MF: Yes, it seems reasonable to have called it
that, but perhaps one shouldnt have called it that.
SK: Yeah, that seems understandable. I was
wondering whether you had a chance to catch wind
of the ideas in the last few years about neutron-catalyzed reactions?
MF: Yes, it must be. You know, the neutron is
not very strongly bound in deuterium so maybe
there is some substance to those thoughts.
Remember, Martin was about 83 when this was
recorded. His comments sound like those of a man
of 83, still clear, but slower. He was not, in
the first wors of his last comment, responding to
neutrons specifically, but to the general issue
raised before, of "other alternative pathways of getting to heat and helium."
His "it must be" is then a reference to other
pathways than the simple d+d -> 4He concept. Not
neutrons, per se. "Those thoughts," however, is
about neutrons because of his reference to the
binding of neutrons in deuterium. Krivit, in his
headline, reduces this to something that
Fleischmann did not say, quite clearly.
However, that is something Krivit did in 2010.
The death announcement is actually fine, except
for a tiny piece of this, where he repeats his error from 2010.
The last time I spoke with Martin was June 3,
2009. He expressed his regret about calling his
and Pons discovery cold fusion. He
acknowledged for the first time that neutrons
must be the key to understanding low-energy
nuclear reactions, rather than the hypothesis of
deuterons or protons somehow overcoming the
extremely energetic Coulomb barrier at room temperature.
With his "must be," he forgets that other
possibilities were raised, and that, in context,
Martin was agreeing with "other," not "neutrons"
specifically.

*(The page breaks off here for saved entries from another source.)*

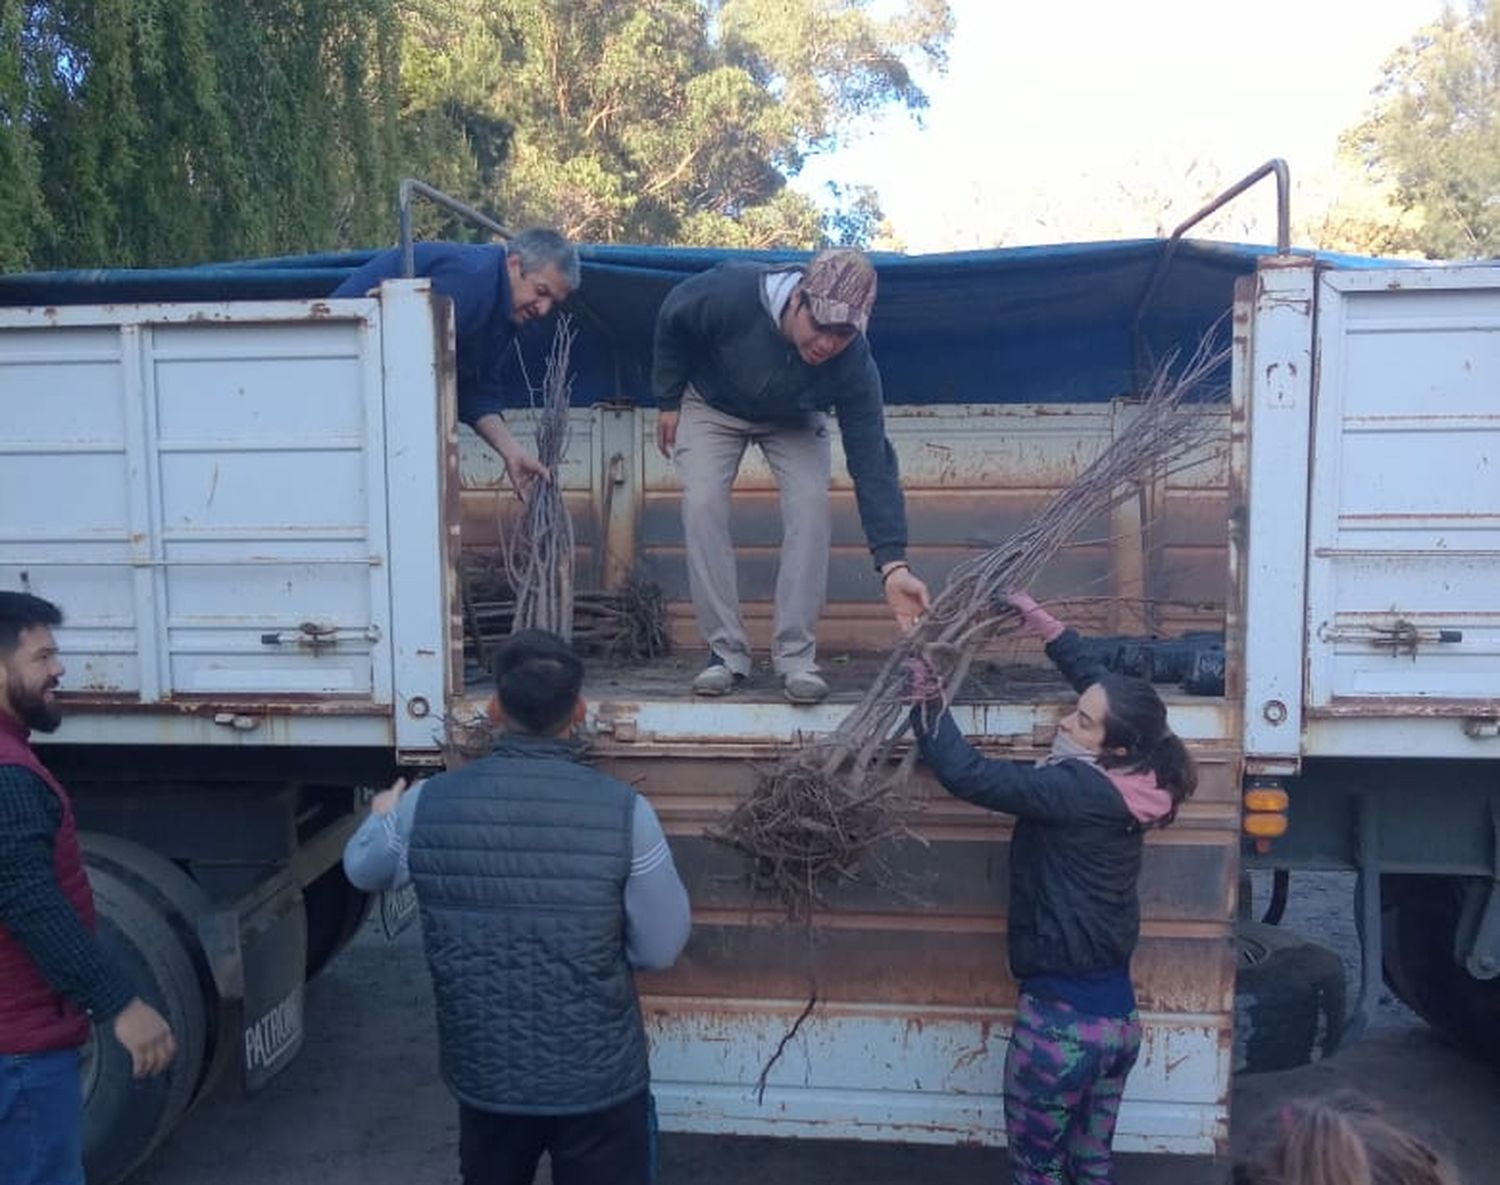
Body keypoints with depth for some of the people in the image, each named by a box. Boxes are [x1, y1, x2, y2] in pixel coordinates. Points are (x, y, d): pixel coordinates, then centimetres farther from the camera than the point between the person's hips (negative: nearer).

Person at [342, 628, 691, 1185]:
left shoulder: (428, 804, -12)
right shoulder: (623, 810, -18)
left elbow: (364, 869, 11)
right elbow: (661, 948, -10)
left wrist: (381, 817, 32)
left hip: (484, 1073, 3)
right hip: (600, 1077, -2)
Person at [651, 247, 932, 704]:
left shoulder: (855, 366, -34)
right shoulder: (730, 292, -39)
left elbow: (872, 464, -33)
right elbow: (671, 322, -16)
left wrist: (893, 564, -41)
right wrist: (668, 401, -8)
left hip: (793, 421, 1)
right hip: (711, 404, 0)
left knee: (811, 505, -20)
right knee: (703, 504, -18)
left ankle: (796, 657, -11)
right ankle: (726, 652, -8)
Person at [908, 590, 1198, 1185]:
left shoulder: (1077, 791, -23)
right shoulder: (1127, 783, -1)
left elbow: (967, 775, -28)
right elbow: (1099, 683, 14)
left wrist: (925, 693, -22)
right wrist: (1041, 621, 15)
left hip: (1061, 1018, -8)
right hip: (1119, 1014, 8)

Krivit, I'm sure, understands the
danger of collapsing what actually happened with
our interpretations of it. It leads us to then
build on our own fantasies. It leads us to
overlook alternate interpretations of text and life.
The most that one can derive out of Fleischmann's
comments, without projecting the conclusion onto
them, would be that neutrons *may* be involved.

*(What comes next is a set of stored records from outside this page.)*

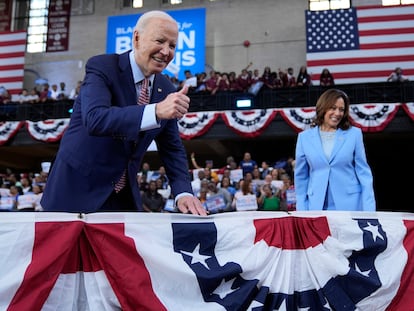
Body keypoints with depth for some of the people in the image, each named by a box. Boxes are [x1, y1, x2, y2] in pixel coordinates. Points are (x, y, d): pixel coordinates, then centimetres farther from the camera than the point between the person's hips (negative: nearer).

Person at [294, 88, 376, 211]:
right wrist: (302, 210, 5)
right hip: (317, 207, 1)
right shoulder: (305, 137, 5)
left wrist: (369, 210, -3)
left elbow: (363, 172, 3)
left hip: (350, 206, -1)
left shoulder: (354, 134, 2)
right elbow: (301, 176, 9)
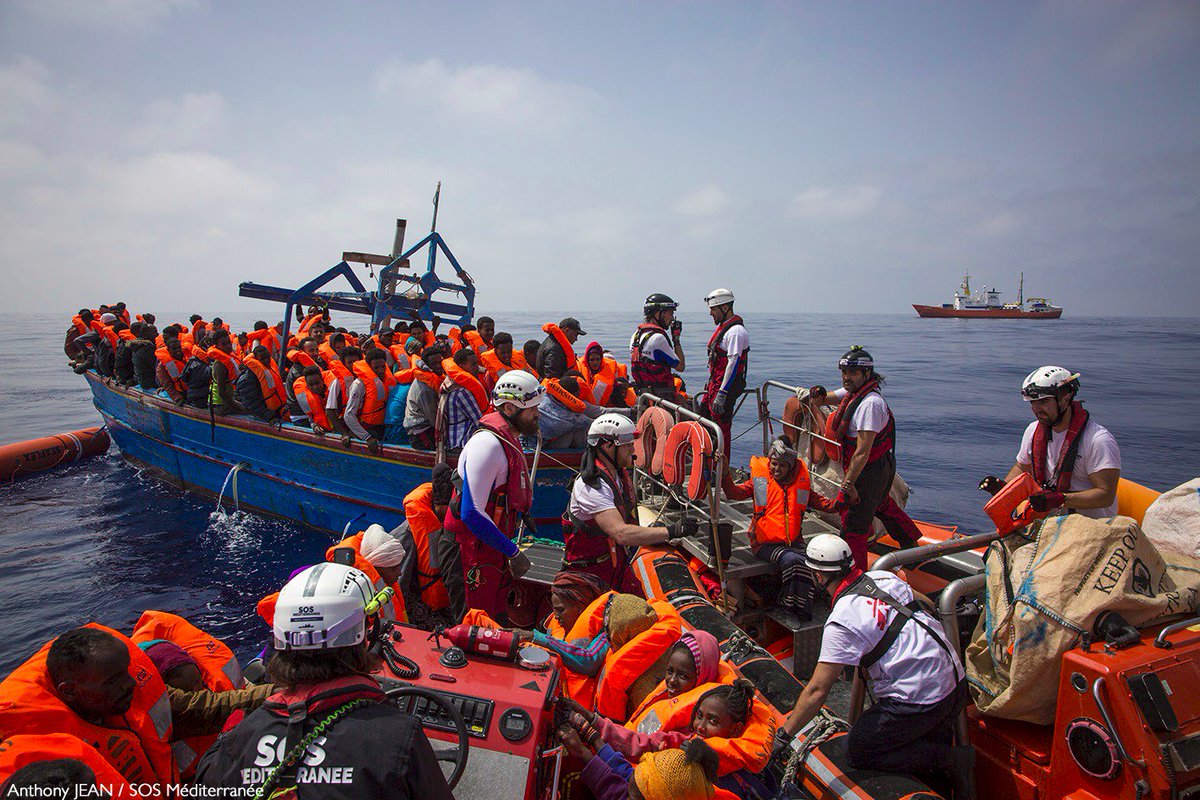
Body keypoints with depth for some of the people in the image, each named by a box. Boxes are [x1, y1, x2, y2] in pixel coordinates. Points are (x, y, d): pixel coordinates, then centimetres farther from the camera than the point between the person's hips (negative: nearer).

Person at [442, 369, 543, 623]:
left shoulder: (509, 441, 10)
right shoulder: (488, 444, -22)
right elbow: (472, 513, -26)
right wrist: (513, 553, -21)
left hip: (493, 548, 10)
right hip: (475, 555, -10)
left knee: (498, 620, 18)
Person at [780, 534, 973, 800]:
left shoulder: (841, 622, -18)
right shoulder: (885, 578, 2)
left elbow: (817, 691, -19)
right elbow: (926, 606, 21)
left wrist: (784, 735, -10)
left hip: (920, 702, -8)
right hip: (958, 684, 9)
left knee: (858, 753, 5)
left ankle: (949, 760, -2)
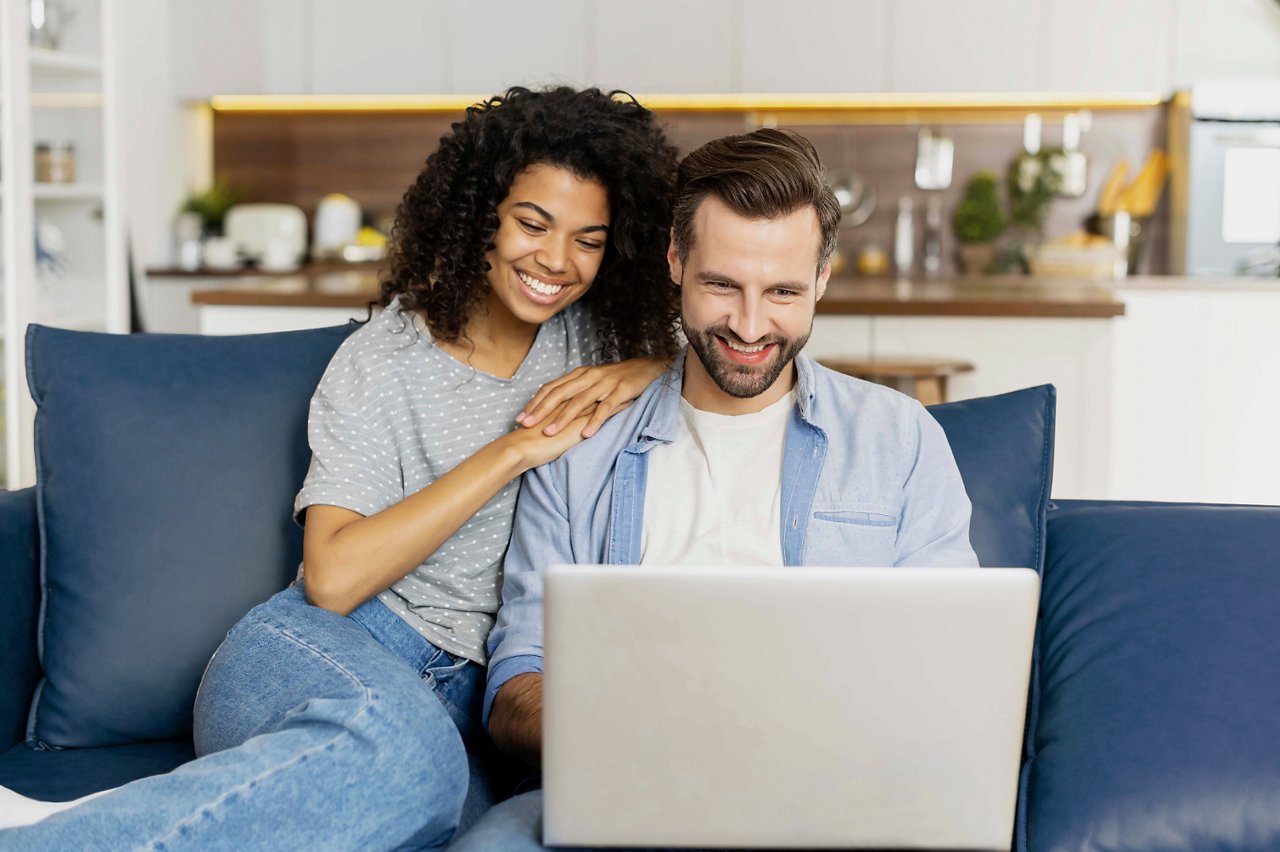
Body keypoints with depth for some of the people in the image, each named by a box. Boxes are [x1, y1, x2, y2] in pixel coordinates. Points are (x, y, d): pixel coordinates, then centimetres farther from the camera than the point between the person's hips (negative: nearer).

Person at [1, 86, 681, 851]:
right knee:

For Fleischmann to acknowledge *must be* with
regard to neutrons would have been entirely out
of character and everything else known about his
position. Literally, with regard to neutrons,
Fleischmann explicitly said "*maybe* there is
some substance to those thoughts."
Here is what I wish Krivit would do with
Widom-Larsen theory: actually investigate it.
Solicit expert comment on all sides. There are
obvious problems with W-L theory, they've been
discussed here on Vortex and recently on the
private CMNS list. You would never know about
these problems from Krivit's reporting, he has
framed all criticism of it into being a result of
some kind of pro-fusion bias. He also doesn't
seem to understand that most researchers *don't*
think the reaction is ordinary d-d fusion. It's
got to be some new process, and theories vary
from Storms recent proposals (which could be
called d-d, but is more accurately d-e-d with a
controlled approach that I happen to think is
preposterous, but there it is) to multibody
fusion, perhaps through the formation of
Bose-Einstein Condensates. Bottom line, though,
there is no theory that can be seen to be
adequate out of the box. But Widom-Larsen theory
is worst than most, I've gone so far as to call it a "hoax."

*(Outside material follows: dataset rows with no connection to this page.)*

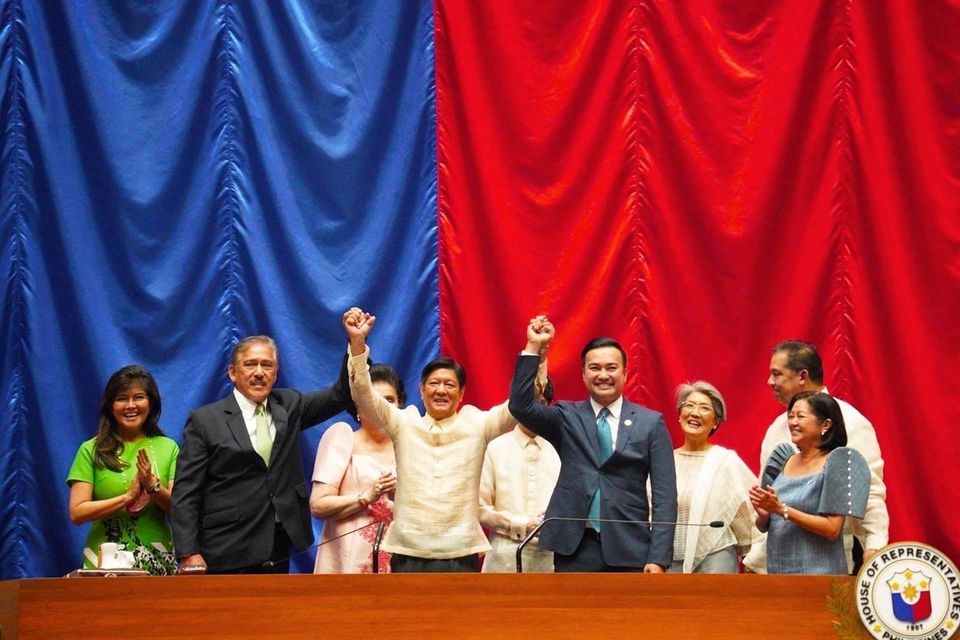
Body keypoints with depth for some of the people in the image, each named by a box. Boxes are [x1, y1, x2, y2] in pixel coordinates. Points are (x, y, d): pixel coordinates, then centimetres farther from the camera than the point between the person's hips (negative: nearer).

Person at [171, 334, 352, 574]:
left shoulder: (288, 406, 13)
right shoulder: (205, 420, -1)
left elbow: (341, 395, 6)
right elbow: (185, 494, -5)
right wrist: (189, 555, -13)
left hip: (278, 552, 4)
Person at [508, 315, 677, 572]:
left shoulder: (651, 423, 6)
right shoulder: (567, 418, 10)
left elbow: (664, 494, 2)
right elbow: (521, 405, -6)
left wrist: (659, 558, -7)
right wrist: (534, 348, -11)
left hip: (630, 550, -1)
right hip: (575, 549, 1)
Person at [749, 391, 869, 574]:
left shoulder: (836, 462, -6)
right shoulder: (783, 461, 11)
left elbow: (832, 529, -14)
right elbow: (763, 526, 15)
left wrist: (782, 509, -17)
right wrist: (763, 513, -7)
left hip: (820, 573, -5)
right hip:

The theory, as easily applied, would predict
results that, quite simply, are not observed, and
gammas from neutron activations are only one
aspect of this. It's a hoax because the
Widom-Larsen explanations, which Krivit presents
uncritically, gloss over the obvious problems,
especially the compound reaction rate problem,
they don't even begin to address them. W-L theory
seems to resolve the issue, but only if one wears blinders.
A good journalist, one would think, would open up
all these questions and bring the range of informed comment to us.